Perhaps playing on traditional gallery aesthetics, the outrageous bikes, bursting with feathers, faux fur and throbbing colour were exhibited behind ropes. Their character reminded me of dragons, powerful and vivid against the original, dark green shopping centre carpet. And with the blaring hum of busy Downtown in the background, it felt like the bikes could at any minute start up on their own and ride straight out of the building onto bustling Broadway St.
The exhibition reveals the LAPD’s interest in working with “objects that pull double duty as activist tools”. In the past they have also worked with similar pieces that included a Catholic Worker shopping cart and David Busch’s Free Speech tent.
For me, the LAPD’s experimental attitude towards curating exhibitions perhaps stems from the organisation’s openness to flexibility within different working methods. Their approach is to find the appropriate medium, be it theatre, performance or art for what and how they want to say it.
“I think fluidity among genres is really a big part of what makes an art scene vital…I think I’ve always been engaged with people who are sort of in an intersection of all these different realms.”
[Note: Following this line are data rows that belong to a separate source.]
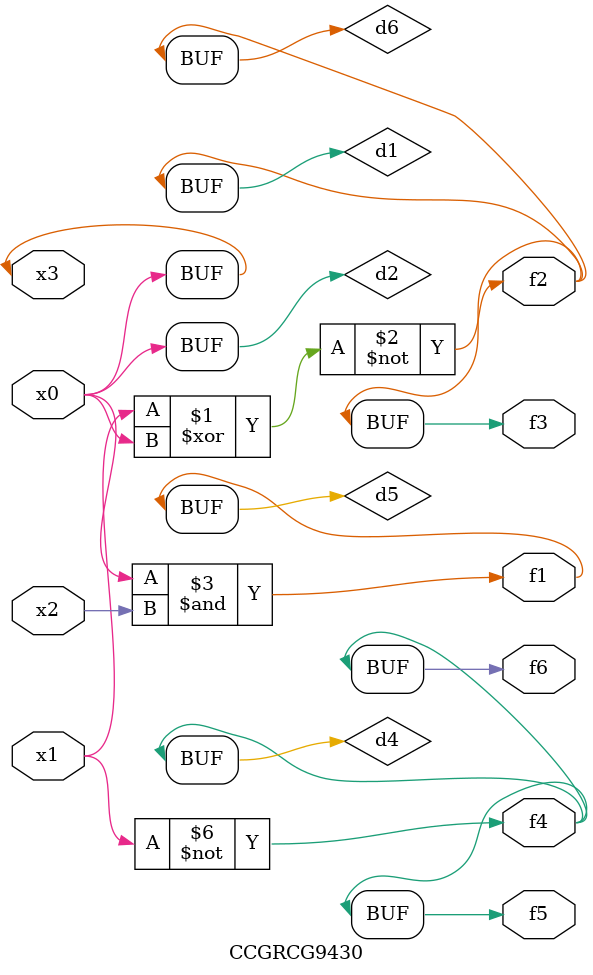
<source format=v>
module CCGRCG9430(
	input x0, x1, x2, x3,
	output f1, f2, f3, f4, f5, f6
);

	wire d1, d2, d3, d4, d5, d6;

	xnor (d1, x1, x3);
	buf (d2, x0, x3);
	nand (d3, x0, x2);
	not (d4, x1);
	nand (d5, d3);
	or (d6, d1);
	assign f1 = d5;
	assign f2 = d6;
	assign f3 = d6;
	assign f4 = d4;
	assign f5 = d4;
	assign f6 = d4;
endmodule

</source>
– Interview with John Malpede, LAPD Director and Performer
I also observed this relaxed attitude that fosters experimentation in the LAPD’s attitude towards programming The Festival For All Skid Row Artists. So for me, it seems key that the LAPD’s success has come from this air of spontaneity and immediacy when responding to material.
In turn, the LAPD have created a radical museum that encourages its community to be inventive with ideas and sources, challenging preconceived ideas about what an educational space could be and so creating a welcoming and open atmosphere that one feels truly comfortable to spend time exploring.